Mémoire ou mémoires ?
Lorsque j’ai eu entre les mains le livre de Xinran, je me suis tout de suite demandée pourquoi le mot mémoire n’était pas au pluriel. Il y a en effet autant de mémoires que de témoignages. Et presqu’autant de Chines que de mémoires. Mais, si cela est vrai, c’est aussi, et surtout, un livre qui parle de la mémoire chinoise, dans sa singularité et ses particularités. En effet, l’Histoire fait les histoires, dans un régime communiste plus particulièrement : la vie privée étant impossible, tout est partie intégrante de l’Histoire et les personnes sont personnages.

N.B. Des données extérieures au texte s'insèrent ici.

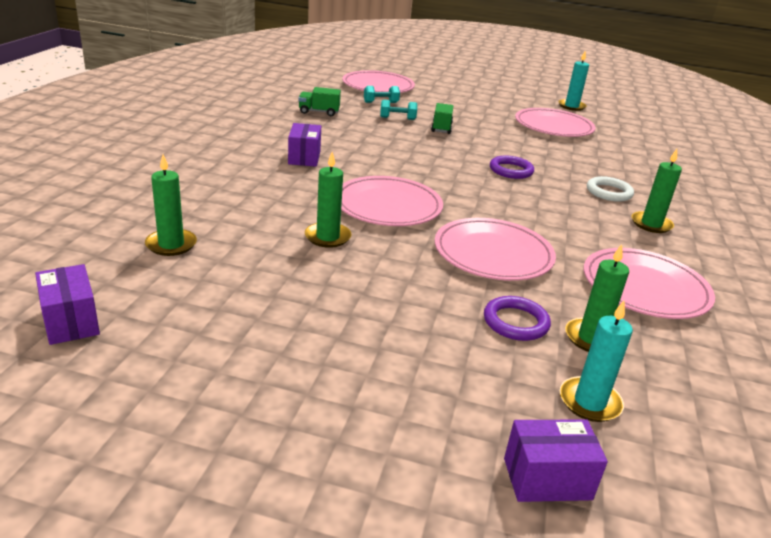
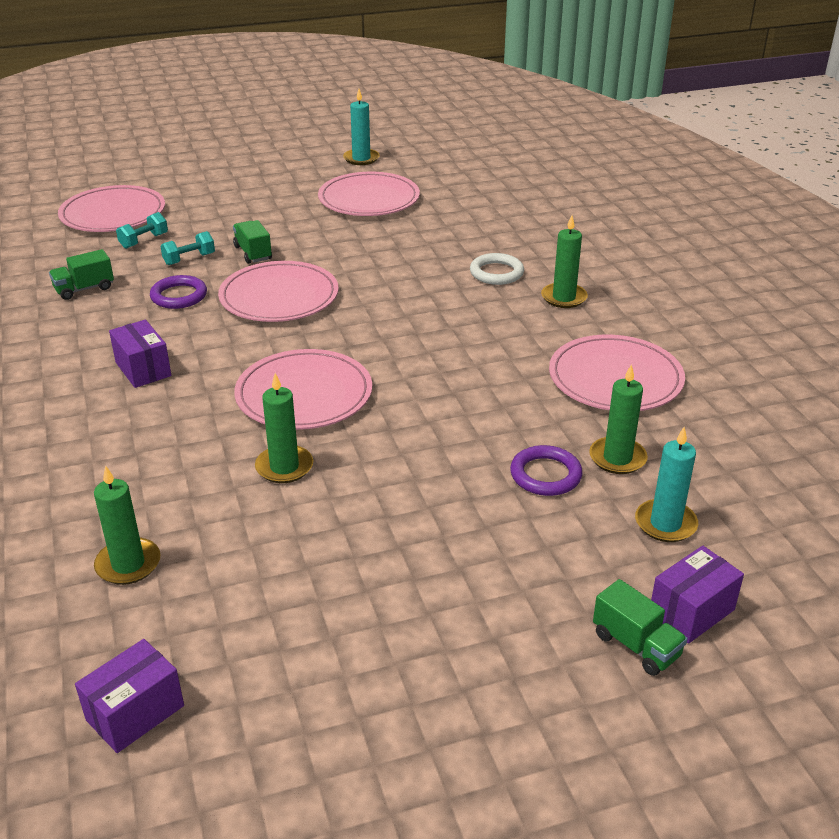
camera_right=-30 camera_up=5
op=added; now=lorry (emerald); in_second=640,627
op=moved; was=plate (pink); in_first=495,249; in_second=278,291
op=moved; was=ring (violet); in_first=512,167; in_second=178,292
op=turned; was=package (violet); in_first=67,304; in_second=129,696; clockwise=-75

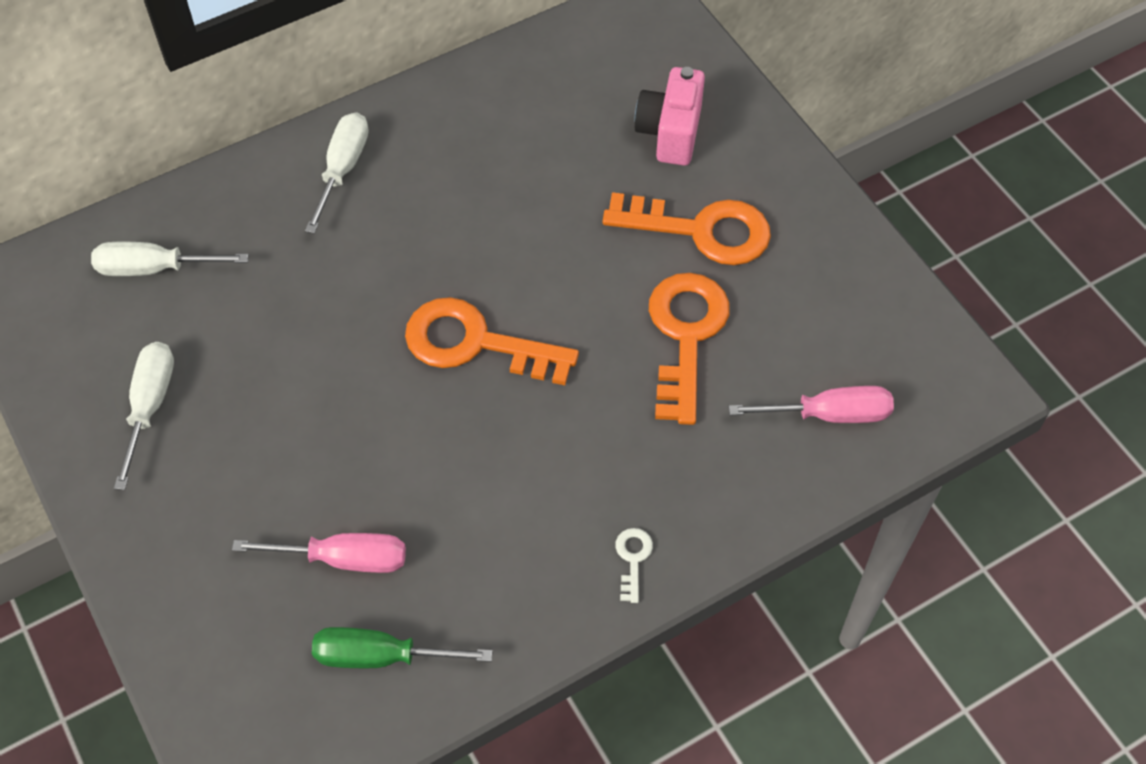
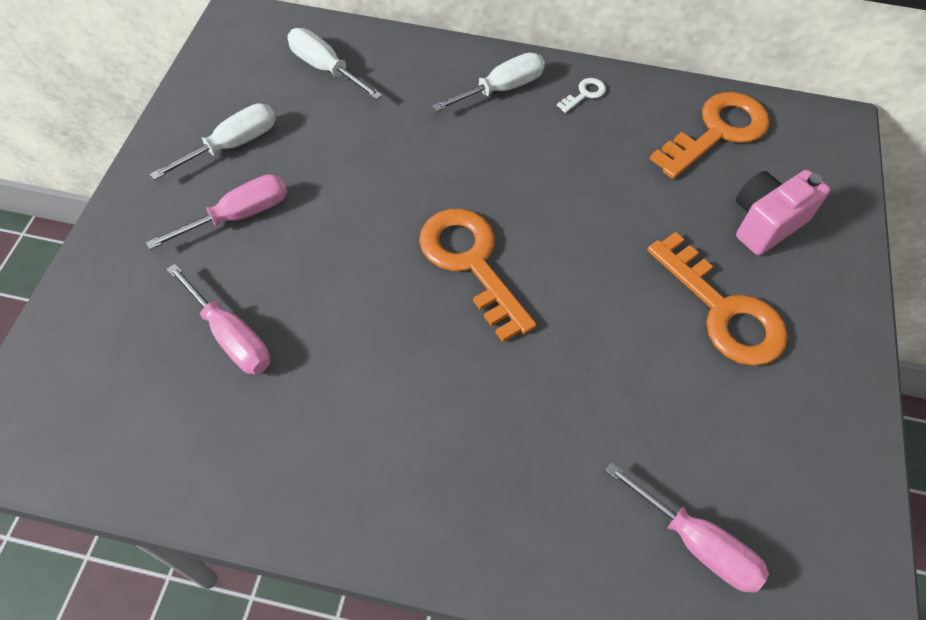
camera_right=40 camera_up=0
op=removed; was=hand screwdriver (emerald); in_first=402,647
op=added; now=hand screwdriver (pink); in_second=216,212
op=moved; was=door key (pure white); in_first=634,565; in_second=581,95
op=moved; was=door key (bright orange); in_first=689,349; in_second=710,135

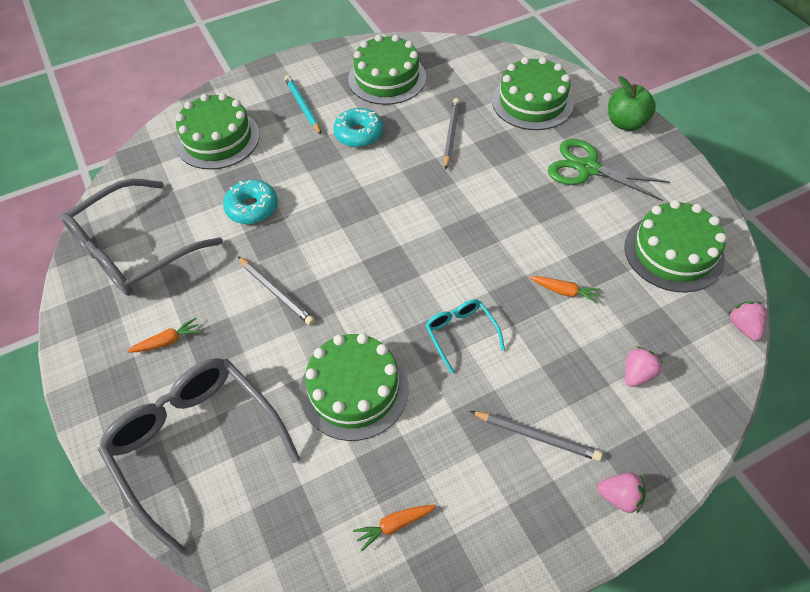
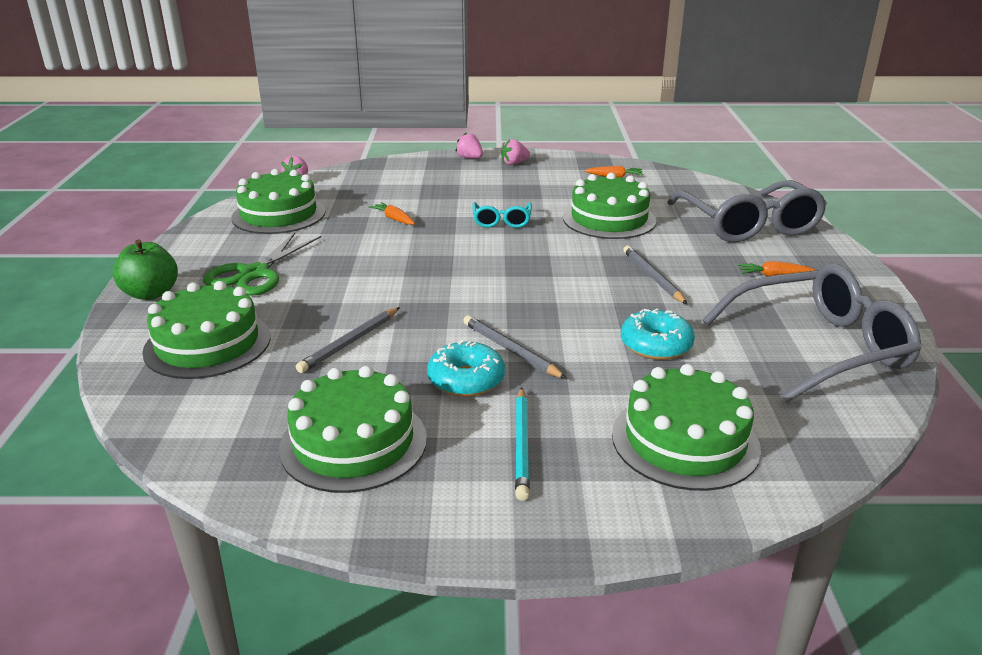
camera_right=-155 camera_up=-25
op=moved; was=pencil (gray); in_first=536,436; in_second=515,347
op=moved; was=strawberry (pink); in_first=644,367; in_second=515,152
op=turned; was=shears (emerald); in_first=609,170; in_second=262,264; clockwise=60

Mais la mémoire passe par la parole et celle-ci est difficile. Comme le dit un dicton chinois ” Dans chaque famille il y a un livre qu’il vaut mieux ne pas lire à haute voix “.
Parler est difficile dans la sphère publique
“Pour nous, Chinois, révéler ouvertement ce que nous pensons et ressentons est loin d’être chose facile.” précise dans son introduction Xinran , qui poursuit : “Personne en Chine ne croit possible d’amener ses compatriotes à dire la vérité.” Cette difficulté a plusieurs causes.
D’abord, la liberté d’expression est muselée par la peur. Beaucoup des personnes qui avaient accepté de parler se désistaient au fur et à mesure par peur de ce qui pourrait leur arriver après la parution du livre ou réclamaient une autorisation officielle du parti ou encore un document qui les protégerait. “Je suis un vieil homme à présent, alors bien sûr je sais beaucoup de choses, mais il n’est pas bon d’en dire trop là-dessus...”
Ensuite, la parole est liée à la responsabilité et à la culpabilité. Cette allégation réfère à ce que l’on appelle la “culpabilité par association”. Dès 350 avant J.-C. et pendant toute l’histoire de la Chine, la famille d’un criminel était punie aussi sévèrement que le criminel lui-même. La vérité se trouve d’emblée liée à la culpabilité, et a provoqué chez les Chinois une forte réticence à parler ouvertement de peur d’impliquer leurs proches.
De plus, la parole officielle remplace celle de l’individu “—Sur le président Mao, que répondriez-vous ? — Comment dire…Le président Mao… Deng Xiaoping a déjà fait une déclaration publique à ce sujet, non ? Soixante dix pour cent de positif et trente pour cent de négatif… C’est la réponse qui a déjà été donnée non ?”.
Par ailleurs, corollaire du fait que l’individu n’est pas amené à s’exprimer, la dépréciation personnelle. “Vous les grands journalistes, vous ne devriez pas accorder tant d’attention aux ignares comme nous, nous ne racontons vraiment que des bêtises!” ou encore ” Parlons. Mais vous ne m’en voudrez pas si je m’exprime mal ?”
Enfin, indépendamment d’être difficile dans le domaine public, la parole est également difficile dans la sphère privée.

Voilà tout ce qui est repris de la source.